In the general case it's undecidable whether two turing machines have always the same output for the identical input. Since you can't even decide whether a tm will halt on the input, I don't see how it should be possible to decide whether both halt AND output the same result...
It depends on what you mean by "function."
If the functions you are talking about are guaranteed to terminate -- for example, because they are written in a language in which all functions terminate -- and operate over finite domains, it's "easy" (although it might still take a very, very long time): two functions are equivalent if and only if they have the same value at every point in their shared domain.
This is called "extensional" equivalence to distinguish it from syntactic or "intensional" equivalence. Two functions are extensionally equivalent if they are intensionally equivalent, but the converse does not hold.
(All the other people above noting that it is undecidable in the general case are quite correct, of course, this is a fairly uncommon -- and usually uninteresting in practice -- special case.)
Note that the halting problem is decidable for linear bounded automata. Real computers are always bounded, and programs for them will always loop back to a previous configuration after sufficiently many steps. If you are using an unbounded (imaginary) computer to keep track of the configurations, you can detect that looping and take it into account.

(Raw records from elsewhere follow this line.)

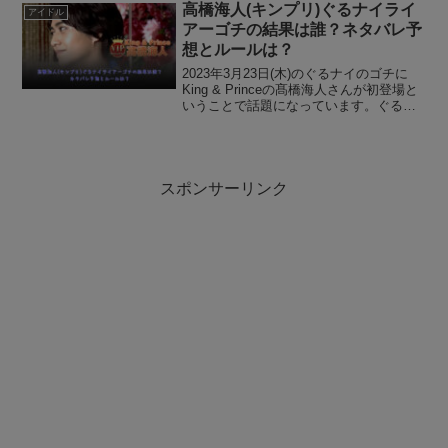
していた方も多いのではないの...
高橋海人(キンプリ)ぐるナイライ
アイドル
アーゴチの結果は誰？ネタバレ予
想とルールは？
2023年3月23日(木)のぐるナイのゴチに
King & Princeの髙橋海人さんが初登場と
いうことで話題になっています。ぐるナ
イのゴチに同じジャニーズでNEWSの増
田貴久さんも出演しているので、キンプ
リ髙橋海人(たかはし かいと)さんと...
スポンサーリンク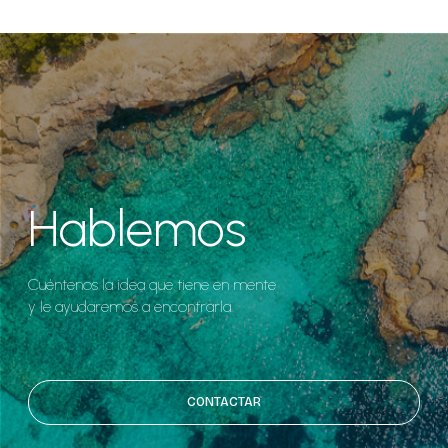
Hablemos
Cuéntenos la idea que tiene en mente
y le ayudaremos a encontrarla.
CONTACTAR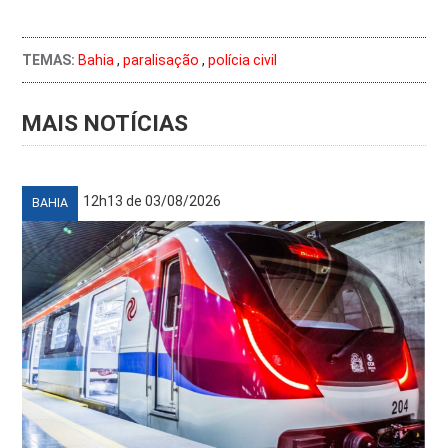
TEMAS:
Bahia
,
paralisação
,
polícia civil
MAIS NOTÍCIAS
12h13 de 03/08/2026
BAHIA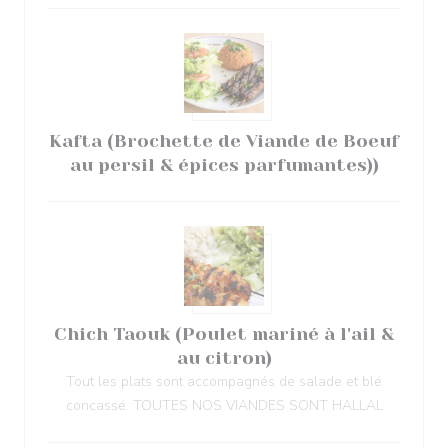
Kafta (Brochette de Viande de Boeuf
au persil & épices parfumantes))
Chich Taouk (Poulet mariné à l'ail &
au citron)
Tout les plats sont accompagnés de salade et blé
concassé. TOUTES NOS VIANDES SONT HALLAL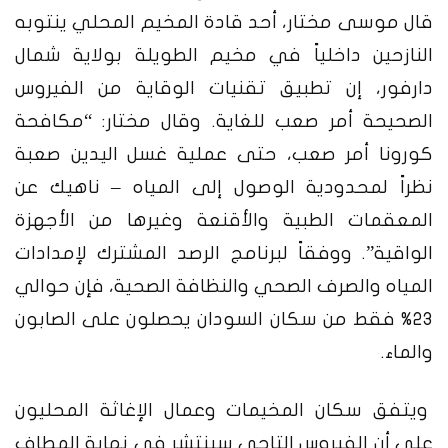
قال موسى مختار، أحد قادة المخيم المحلي ينتوبه
النازحين داخلياً في مخيم الطويلة بولاية شمال
دارفور، إن تطبيق تقنيات الوقاية من الفيروس
الصحيحة أمر صعب للغاية. وقال مختار: “مكافحة
كورونا أمر صعب، حتى عملية غسل اليدين صعبة
نظراً لمحدودية الوصول إلى المياه – ناهيك عن
المعقمات الطبية والأقنعة وغيرها من الأجهزة
الواقية”. ووفقاً لبرنامج الرصد المشترك لإمدادات
المياه والصرف الصحي والنظافة الصحية، فإن حوالي
23% فقط من سكان السودان يحصلون على الصابون
والماء.
ويتفق سكان المخيمات وعمال الإغاثة المحليون
على أن الفيروس التاجي سينتشر في نهاية المطاف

You could check in your compiler to see if they are "exactly" identical, sure, but determining if they return identical values would be difficult and time consuming. You would have to basically call that method and perform its routine over an infinite number of possible calls and compare the value with that from the other routine.
Even if you could do the above, you would have to account for what global values change within the function, what objects are destroyed / changed in the function that do not affect the outcome.
You can really only compare the compiled code. So compile the compiled code to refactor?
Imagine the run time on trying to compile the code with "that" compiler. You could spend a LOT of time on here answering questions saying: "busy compiling..." :)
I think if you allow side effects, you can show that the problem can be morphed into the Post correspondence problem so you can't, in general, show if two functions are even capable of having the same side effects.
Is it impossible to know if two functions are equivalent?
No. It is possible to know that two functions are equivalent. If you have f(x), you know f(x) is equivalent to f(x).
If the question is "it is possible to determine if f(x) and g(x) are equivalent with f and g being any function and for all functions g and f", then the answer is no.
However, if the question is "can a compiler determine that if f(x) and g(x) are equivalent that they are equivalent?", then the answer is yes if they are equivalent in both output and side effects and order of side effects. In other words, if one is a transformation of the other that preserves behavior, then a compiler of sufficient complexity should be able to detect it. It also means that the compiler can transform a function f into a more optimal and equivalent function g given a particular definition of equivalent. It gets even more fun if f includes undefined behavior, because then g can also include undefined (but different) behavior!